→ Data under study:
◆ ◆ ◆ ◆ ◆

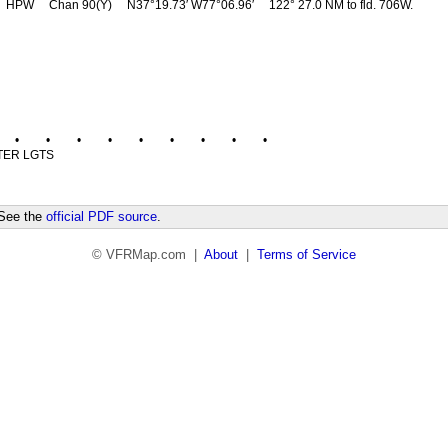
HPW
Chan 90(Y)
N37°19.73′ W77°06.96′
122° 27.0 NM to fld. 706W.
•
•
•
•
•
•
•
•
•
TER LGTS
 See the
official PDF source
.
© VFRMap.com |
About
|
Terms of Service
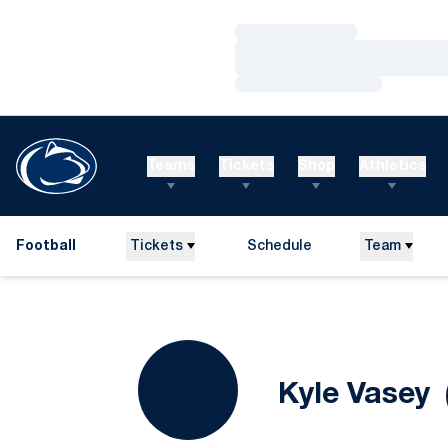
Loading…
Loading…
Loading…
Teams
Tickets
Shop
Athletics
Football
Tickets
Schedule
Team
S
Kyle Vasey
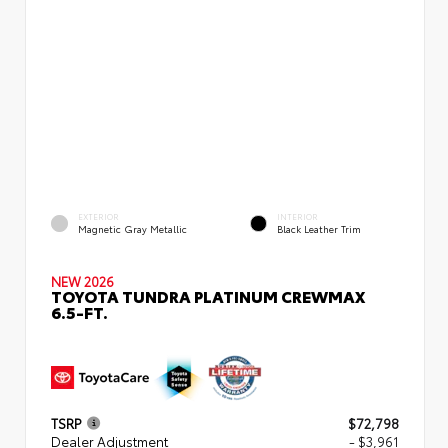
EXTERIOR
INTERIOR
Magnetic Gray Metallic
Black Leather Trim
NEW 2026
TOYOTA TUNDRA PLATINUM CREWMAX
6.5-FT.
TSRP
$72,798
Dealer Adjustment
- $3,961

◆ ◆ ◆ ◆ ◆

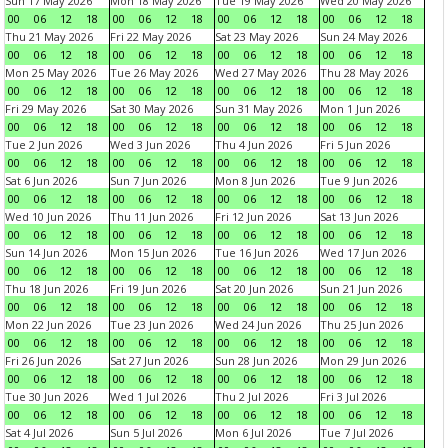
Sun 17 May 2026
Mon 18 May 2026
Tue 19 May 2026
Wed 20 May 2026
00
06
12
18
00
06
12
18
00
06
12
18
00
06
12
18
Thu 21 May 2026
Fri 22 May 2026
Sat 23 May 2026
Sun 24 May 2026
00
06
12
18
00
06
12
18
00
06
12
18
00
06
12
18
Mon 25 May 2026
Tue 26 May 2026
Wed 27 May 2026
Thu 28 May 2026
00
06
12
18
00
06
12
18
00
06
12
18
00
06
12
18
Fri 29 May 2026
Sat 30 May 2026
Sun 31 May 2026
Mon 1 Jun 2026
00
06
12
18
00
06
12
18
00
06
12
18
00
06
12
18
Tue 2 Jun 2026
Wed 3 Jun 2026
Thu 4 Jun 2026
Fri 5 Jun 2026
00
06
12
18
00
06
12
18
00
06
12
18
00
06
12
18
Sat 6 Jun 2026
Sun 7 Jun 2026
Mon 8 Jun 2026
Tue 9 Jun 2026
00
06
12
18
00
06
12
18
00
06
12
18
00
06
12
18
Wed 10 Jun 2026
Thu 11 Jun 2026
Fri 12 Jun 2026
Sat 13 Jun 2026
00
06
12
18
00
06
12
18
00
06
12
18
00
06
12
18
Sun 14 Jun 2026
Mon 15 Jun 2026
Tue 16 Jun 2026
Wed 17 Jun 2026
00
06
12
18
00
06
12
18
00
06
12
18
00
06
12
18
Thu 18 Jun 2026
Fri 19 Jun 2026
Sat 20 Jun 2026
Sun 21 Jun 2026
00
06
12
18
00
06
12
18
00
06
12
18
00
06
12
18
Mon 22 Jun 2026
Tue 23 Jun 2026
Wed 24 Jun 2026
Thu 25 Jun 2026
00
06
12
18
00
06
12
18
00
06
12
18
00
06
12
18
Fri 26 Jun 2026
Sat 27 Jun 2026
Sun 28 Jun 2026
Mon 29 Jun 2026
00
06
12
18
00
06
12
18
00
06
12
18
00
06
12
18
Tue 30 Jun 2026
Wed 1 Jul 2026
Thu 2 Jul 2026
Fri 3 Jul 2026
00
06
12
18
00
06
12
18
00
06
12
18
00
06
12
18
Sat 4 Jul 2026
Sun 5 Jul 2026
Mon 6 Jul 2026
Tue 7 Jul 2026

◆ ◆ ◆ ◆ ◆

→ Job item:
Copy out the lines from the records above, starting at the line containing "Sun 17 May 2026" and ending at the line containing "Tue 2 Jun 2026", with both of those lines included.

→ Task answer:
Sun 17 May 2026
Mon 18 May 2026
Tue 19 May 2026
Wed 20 May 2026
00
06
12
18
00
06
12
18
00
06
12
18
00
06
12
18
Thu 21 May 2026
Fri 22 May 2026
Sat 23 May 2026
Sun 24 May 2026
00
06
12
18
00
06
12
18
00
06
12
18
00
06
12
18
Mon 25 May 2026
Tue 26 May 2026
Wed 27 May 2026
Thu 28 May 2026
00
06
12
18
00
06
12
18
00
06
12
18
00
06
12
18
Fri 29 May 2026
Sat 30 May 2026
Sun 31 May 2026
Mon 1 Jun 2026
00
06
12
18
00
06
12
18
00
06
12
18
00
06
12
18
Tue 2 Jun 2026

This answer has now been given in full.